Ryan se giró y lo miró con una sonrisa en los labios.

– ¿Sabías que se han ido juntos a pasar el día en San Francisco?

– Sí -Pierce enarcó una ceja-. ¿Y?

– Está igual de loco por ella que ella por él.

– Ya, eso también lo sé.

– Podías haber hecho algo para facilitarles las cosas: después de todos estos años -comentó, empuñando un tenedor-. Al fin y al cabo, son tus amigos.

– Razón por la que no he interferido -explicó-. ¿Qué has hecho?

– No he interferido -respondió a la defensiva Ryan-. Sólo le he dado un empujoncito en la dirección adecuada. Le comenté que Bess tenía cierta inclinación por los hombres que saben tocar el piano.

– Entiendo.

– Es tan tímido -dijo ella exasperada-. Tendrá edad para jubilarse y no se habrá atrevido todavía a… a…
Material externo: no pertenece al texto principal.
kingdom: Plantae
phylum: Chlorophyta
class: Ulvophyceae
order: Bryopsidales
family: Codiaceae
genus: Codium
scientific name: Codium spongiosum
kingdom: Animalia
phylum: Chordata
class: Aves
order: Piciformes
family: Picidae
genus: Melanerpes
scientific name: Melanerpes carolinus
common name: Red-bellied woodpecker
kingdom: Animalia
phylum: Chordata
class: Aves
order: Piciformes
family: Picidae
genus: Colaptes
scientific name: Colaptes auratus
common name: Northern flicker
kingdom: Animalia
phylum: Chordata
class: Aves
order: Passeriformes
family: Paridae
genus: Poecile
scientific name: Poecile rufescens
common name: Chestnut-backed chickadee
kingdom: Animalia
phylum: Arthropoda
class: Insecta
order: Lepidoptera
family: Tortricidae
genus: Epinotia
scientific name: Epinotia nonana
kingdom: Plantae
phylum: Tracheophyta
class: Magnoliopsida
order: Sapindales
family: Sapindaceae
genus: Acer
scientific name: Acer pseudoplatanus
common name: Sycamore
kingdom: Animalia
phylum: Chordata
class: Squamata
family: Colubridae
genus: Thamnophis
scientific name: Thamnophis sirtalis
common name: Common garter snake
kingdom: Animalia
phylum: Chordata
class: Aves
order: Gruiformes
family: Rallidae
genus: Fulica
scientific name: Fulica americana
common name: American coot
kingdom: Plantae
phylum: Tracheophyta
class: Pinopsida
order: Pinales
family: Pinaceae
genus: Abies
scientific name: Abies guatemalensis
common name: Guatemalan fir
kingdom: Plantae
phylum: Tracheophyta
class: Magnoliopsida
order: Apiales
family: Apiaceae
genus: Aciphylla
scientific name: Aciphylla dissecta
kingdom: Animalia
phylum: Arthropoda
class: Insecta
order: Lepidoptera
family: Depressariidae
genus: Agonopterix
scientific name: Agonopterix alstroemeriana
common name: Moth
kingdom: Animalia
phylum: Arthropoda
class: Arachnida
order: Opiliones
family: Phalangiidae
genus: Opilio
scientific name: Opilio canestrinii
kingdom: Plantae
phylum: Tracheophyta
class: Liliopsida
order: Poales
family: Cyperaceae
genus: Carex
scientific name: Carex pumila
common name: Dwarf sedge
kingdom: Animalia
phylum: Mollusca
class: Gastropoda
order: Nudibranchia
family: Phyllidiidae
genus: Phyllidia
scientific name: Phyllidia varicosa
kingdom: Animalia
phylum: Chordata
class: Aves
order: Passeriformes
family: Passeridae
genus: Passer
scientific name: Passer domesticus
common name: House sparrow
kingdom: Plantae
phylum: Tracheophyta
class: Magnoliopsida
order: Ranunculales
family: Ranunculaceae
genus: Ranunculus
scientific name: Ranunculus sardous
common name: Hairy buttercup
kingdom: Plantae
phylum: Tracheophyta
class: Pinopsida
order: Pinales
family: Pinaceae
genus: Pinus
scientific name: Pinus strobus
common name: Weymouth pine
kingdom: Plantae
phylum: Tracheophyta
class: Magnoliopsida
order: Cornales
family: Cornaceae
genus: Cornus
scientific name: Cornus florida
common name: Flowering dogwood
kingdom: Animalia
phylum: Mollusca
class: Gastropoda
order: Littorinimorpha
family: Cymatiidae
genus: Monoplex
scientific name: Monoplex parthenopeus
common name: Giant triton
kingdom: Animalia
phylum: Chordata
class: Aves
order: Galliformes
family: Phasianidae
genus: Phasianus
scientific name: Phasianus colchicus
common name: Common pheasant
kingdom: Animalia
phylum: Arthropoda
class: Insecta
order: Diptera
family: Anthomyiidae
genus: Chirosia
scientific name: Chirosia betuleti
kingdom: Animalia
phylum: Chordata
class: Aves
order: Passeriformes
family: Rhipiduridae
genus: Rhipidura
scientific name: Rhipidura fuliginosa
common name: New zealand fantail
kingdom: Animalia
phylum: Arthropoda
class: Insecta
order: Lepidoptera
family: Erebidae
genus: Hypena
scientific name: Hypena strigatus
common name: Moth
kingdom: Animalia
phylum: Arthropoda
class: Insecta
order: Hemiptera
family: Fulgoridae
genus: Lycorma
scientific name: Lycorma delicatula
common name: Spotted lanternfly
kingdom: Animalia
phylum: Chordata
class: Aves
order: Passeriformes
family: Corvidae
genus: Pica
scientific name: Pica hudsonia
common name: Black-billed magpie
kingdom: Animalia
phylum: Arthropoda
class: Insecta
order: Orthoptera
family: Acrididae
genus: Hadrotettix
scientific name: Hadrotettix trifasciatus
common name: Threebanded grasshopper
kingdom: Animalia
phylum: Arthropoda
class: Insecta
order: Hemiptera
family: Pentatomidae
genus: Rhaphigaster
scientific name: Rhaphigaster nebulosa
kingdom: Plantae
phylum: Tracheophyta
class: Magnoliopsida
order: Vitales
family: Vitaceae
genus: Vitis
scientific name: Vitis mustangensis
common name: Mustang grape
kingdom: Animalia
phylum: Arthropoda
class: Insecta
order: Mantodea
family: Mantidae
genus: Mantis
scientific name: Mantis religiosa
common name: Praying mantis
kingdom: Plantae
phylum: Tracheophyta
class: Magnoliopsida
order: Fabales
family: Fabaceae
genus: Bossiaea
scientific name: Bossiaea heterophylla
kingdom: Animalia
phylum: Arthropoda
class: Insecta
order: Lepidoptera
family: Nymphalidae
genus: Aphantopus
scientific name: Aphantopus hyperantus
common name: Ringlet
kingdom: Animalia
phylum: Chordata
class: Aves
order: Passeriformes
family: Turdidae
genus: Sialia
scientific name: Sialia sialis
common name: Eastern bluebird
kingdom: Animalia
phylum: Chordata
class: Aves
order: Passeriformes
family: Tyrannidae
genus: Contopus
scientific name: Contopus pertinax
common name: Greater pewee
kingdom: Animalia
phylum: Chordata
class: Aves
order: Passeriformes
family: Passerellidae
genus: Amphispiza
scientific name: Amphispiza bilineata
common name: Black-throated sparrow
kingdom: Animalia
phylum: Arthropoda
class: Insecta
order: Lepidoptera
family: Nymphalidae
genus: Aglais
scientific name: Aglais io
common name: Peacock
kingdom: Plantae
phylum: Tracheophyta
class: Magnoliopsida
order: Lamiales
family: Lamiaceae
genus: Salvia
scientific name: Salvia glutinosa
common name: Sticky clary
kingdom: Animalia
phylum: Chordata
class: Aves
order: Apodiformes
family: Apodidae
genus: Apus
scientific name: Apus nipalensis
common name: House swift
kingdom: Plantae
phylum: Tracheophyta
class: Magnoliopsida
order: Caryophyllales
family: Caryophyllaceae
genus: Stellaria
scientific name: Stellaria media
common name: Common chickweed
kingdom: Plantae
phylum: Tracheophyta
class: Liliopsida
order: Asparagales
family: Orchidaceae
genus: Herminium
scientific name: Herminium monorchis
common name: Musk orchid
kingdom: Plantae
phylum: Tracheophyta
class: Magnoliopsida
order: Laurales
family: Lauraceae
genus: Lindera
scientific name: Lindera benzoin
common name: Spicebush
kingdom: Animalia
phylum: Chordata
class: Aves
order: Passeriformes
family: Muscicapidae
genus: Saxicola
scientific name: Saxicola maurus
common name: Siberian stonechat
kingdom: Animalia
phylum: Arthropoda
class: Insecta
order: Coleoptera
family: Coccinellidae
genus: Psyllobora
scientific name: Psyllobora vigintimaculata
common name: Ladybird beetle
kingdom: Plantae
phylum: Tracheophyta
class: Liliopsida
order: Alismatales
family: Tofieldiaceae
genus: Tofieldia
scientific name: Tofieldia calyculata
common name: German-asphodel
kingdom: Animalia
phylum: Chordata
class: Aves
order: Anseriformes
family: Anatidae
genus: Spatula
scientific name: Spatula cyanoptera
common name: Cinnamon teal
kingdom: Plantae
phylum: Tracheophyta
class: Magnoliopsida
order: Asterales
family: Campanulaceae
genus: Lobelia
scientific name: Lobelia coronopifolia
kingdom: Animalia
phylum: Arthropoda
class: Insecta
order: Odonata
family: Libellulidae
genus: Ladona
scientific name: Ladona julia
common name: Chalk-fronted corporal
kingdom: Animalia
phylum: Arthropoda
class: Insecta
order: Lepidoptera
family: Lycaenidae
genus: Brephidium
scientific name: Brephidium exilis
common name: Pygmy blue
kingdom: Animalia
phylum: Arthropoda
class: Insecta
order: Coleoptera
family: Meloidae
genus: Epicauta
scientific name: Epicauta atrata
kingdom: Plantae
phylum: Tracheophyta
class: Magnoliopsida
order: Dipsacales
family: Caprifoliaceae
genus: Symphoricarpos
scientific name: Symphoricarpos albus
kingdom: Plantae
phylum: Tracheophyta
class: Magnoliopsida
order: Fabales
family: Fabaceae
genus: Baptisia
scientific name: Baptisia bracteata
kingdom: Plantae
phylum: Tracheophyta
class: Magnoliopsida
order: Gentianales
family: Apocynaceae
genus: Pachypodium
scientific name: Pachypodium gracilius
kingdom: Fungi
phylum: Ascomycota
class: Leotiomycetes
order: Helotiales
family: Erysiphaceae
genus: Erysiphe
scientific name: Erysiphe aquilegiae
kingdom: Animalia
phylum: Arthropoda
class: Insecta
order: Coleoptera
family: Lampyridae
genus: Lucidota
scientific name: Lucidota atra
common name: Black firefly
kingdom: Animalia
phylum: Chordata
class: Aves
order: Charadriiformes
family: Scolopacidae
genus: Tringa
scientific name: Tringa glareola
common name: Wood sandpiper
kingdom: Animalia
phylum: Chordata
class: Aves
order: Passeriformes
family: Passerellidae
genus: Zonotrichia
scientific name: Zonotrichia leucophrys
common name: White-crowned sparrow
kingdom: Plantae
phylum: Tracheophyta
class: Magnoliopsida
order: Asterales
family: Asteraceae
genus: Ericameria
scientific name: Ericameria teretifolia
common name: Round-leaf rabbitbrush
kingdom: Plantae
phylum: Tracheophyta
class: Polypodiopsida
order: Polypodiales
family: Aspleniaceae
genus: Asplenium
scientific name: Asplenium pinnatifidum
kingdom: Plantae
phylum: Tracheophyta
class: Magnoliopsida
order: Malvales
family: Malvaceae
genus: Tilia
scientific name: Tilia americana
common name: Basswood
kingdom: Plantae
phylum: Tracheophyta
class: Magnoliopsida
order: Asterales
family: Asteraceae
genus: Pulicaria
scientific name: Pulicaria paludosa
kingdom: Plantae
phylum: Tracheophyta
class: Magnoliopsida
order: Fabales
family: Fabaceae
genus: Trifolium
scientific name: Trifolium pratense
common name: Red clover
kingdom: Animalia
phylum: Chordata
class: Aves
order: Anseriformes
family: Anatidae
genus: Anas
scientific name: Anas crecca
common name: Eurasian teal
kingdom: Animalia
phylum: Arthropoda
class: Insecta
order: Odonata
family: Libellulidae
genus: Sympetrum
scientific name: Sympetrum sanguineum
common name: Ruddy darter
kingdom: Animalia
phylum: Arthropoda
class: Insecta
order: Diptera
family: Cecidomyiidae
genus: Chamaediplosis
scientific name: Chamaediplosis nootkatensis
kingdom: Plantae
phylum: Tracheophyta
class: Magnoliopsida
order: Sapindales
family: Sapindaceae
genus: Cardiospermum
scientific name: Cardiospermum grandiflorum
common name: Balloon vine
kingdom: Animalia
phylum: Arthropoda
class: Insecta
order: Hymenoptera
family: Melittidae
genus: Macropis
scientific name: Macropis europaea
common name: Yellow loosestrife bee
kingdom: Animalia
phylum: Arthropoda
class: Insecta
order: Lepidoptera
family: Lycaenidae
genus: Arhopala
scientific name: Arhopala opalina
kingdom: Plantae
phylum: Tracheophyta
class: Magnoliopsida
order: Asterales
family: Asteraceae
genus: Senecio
– ¿A qué? -preguntó Pierce, sonriente.

– A nada -dijo Ryan-. Y deja de mirarme así.

– ¿Así cómo? -Pierce se hizo el inocente, como si no fuera consciente de que la había mirado con deseo.

– Lo sabes de sobra. En cualquier caso… -Ryan contuvo la respiración y soltó el tenedor al sentir que algo le rozaba los tobillos.

– Es Circe -la tranquilizó Pierce sonriente. Ryan suspiró aliviada. Él se agachó a recoger el tenedor mientras la gata se frotaba contra las piernas de Ryan y ronroneaba-. Huele la carne. Va a hacer todo lo que pueda para convencerte de que se merece un trozo.

– Tus mascotas tienen la fea costumbre de asustarme.

– Lo siento -dijo él, pero sonrió, no dando la menor sensación de que realmente lo lamentara.

– Te gusta verme descompuesta, reconócelo -Ryan se puso las manos en jarras sobre las caderas.